Securities Industry and Financial Markets Association (“SIFMA”), its Asset Management Group (“SIFMA AMG”), Managed Funds Association (“MFA”), Futures Industry Association (“FIA”), FIA Principal Traders Group (“FIA PTG”), International Swaps and Derivatives Association (“ISDA”), Alternative Investment Management Association (“AIMA”), The Institute of International Bankers (“IIB”) submitted a request to extend the implementation dates for the Clearing Rule by, at a minimum, 12 months, to allow the SEC time to consider and address several critical issues requiring resolution and for the industry to have sufficient time to develop and implement clearing.
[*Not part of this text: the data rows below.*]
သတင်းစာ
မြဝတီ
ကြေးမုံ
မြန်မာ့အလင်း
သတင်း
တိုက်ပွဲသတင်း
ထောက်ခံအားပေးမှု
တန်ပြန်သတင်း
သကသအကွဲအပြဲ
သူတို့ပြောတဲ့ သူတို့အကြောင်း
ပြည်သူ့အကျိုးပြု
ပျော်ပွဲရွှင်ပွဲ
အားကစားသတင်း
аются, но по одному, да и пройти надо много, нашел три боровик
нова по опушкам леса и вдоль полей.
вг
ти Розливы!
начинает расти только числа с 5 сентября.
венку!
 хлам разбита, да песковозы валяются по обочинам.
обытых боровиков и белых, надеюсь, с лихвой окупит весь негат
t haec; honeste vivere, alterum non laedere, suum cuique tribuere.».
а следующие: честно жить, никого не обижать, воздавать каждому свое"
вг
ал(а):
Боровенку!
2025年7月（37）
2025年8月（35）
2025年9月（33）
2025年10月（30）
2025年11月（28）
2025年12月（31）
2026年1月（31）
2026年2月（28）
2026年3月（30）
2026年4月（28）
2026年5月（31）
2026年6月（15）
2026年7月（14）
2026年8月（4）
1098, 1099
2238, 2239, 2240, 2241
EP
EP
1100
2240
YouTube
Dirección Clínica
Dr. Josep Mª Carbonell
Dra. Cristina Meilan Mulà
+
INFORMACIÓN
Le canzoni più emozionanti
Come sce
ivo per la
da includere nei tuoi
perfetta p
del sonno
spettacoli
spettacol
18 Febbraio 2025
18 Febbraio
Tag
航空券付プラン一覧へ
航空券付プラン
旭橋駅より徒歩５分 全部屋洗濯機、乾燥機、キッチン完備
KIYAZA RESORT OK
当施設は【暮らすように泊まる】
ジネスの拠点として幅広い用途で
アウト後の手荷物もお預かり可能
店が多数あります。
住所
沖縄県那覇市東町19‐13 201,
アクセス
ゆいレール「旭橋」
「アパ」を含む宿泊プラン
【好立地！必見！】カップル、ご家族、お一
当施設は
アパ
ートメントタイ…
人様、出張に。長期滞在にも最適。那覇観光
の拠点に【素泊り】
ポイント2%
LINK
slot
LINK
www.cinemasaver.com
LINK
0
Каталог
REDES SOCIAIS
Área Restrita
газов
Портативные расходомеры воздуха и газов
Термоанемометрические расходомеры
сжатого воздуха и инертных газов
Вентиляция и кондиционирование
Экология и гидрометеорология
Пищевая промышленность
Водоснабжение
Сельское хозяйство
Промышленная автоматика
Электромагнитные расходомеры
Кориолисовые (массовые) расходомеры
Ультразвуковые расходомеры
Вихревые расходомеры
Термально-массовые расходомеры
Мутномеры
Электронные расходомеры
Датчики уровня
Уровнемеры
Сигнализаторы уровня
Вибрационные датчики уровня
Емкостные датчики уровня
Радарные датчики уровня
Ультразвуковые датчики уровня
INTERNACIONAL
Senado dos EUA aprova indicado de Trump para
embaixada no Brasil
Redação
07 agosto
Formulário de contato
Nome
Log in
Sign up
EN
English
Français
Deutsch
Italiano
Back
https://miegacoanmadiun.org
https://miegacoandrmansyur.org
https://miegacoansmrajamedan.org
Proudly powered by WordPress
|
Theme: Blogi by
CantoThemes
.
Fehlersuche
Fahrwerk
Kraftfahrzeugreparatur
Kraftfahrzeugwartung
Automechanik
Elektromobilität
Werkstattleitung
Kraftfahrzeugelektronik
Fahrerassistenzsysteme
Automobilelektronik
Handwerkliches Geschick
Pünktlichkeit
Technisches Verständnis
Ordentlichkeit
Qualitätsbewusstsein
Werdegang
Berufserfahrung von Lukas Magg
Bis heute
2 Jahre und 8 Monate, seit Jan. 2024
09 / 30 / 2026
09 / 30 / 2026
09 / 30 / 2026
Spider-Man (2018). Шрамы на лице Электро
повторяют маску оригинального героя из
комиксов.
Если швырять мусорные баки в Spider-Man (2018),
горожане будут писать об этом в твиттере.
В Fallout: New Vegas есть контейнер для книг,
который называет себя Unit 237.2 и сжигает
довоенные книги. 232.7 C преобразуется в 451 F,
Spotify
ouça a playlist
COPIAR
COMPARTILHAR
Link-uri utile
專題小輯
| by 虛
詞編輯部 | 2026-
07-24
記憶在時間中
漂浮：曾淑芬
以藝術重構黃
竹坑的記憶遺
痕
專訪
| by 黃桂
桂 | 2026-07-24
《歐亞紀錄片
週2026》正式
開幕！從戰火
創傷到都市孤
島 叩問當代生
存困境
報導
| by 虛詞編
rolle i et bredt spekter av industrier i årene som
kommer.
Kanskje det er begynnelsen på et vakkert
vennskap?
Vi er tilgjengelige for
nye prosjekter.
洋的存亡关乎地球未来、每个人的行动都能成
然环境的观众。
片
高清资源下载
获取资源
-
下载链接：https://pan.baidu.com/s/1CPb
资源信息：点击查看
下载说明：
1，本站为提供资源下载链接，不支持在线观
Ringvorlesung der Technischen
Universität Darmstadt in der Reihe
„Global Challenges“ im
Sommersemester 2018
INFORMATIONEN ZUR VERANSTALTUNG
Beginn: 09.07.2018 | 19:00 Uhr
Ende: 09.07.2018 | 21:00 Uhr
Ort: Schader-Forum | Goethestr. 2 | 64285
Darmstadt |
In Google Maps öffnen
Association members are concerned that, without an extension, the success of the transition to central clearing will be seriously compromised and will inevitably lead to disruptions in the cash and repo markets in Treasury securities to the detriment of the financial system. Additional time is needed to consider how to resolve critical issues both for the further development of the cleared market and so that market participants may successfully implement the Clearing Rule in an efficient manner. These issues include:
- SEC rule clarifications with respect to the treatment of mixed CUSIP tri-party transactions;
- SEC rule clarifications as to the scope of the inter-affiliate exemption; including, in particular, expanding the exemption to allow for internal liquidity and collateral management;
- SEC-registered fund rules that effectively require double margining for cleared repos;
- SEC rule clarifications with respect to the ability of firms to pre-fund customer segregated margin with USD (and not only UST);
- SEC rule clarifications with respect to the ability of firms to take debit in the formula even if client does not pay margin back within 24 hours;
- SEC rule clarifications as to the overall extraterritorial scope of the rule, and necessary SEC engagement with overseas regulators to ensure the ability for global participants to clear cash and repo transactions;
- SEC to seek public comment and fully consider the clearing application of the CME Group, as well as ICE and other clearing houses, and the availability of the crossmargining model to facilitate cross-product netting between repos and futures;
- Standard documentation and supporting legal opinions are finalized for the efficient customer on-boarding and development of robust liquidity in cleared Treasury markets; and
- Bank capital issues under the existing capital framework need to be resolved for the development of the “done-away” market structure to confirm similar treatment currently applicable to the “done-with” market structure.